==== Supplied material

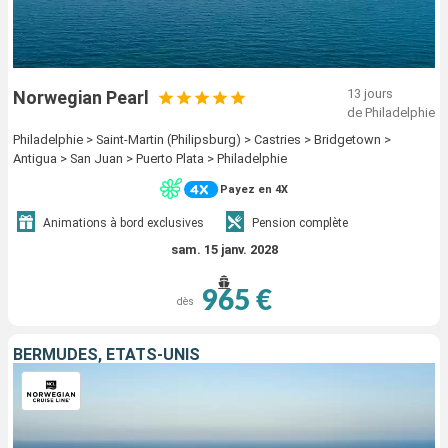
13 jours
Norwegian Pearl
de Philadelphie
Philadelphie > Saint-Martin (Philipsburg) > Castries > Bridgetown >
Antigua > San Juan > Puerto Plata > Philadelphie
Payez en 4X
Animations à bord exclusives
Pension complète
sam. 15 janv. 2028
965 €
dès
BERMUDES, ÉTATS-UNIS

========

[Work item]:
Write out every line above again exactly, with the pictures left out.

[Answer below]:
13 jours
Norwegian Pearl
de Philadelphie
Philadelphie > Saint-Martin (Philipsburg) > Castries > Bridgetown >
Antigua > San Juan > Puerto Plata > Philadelphie
Payez en 4X
Animations à bord exclusives
Pension complète
sam. 15 janv. 2028
965 €
dès
BERMUDES, ÉTATS-UNIS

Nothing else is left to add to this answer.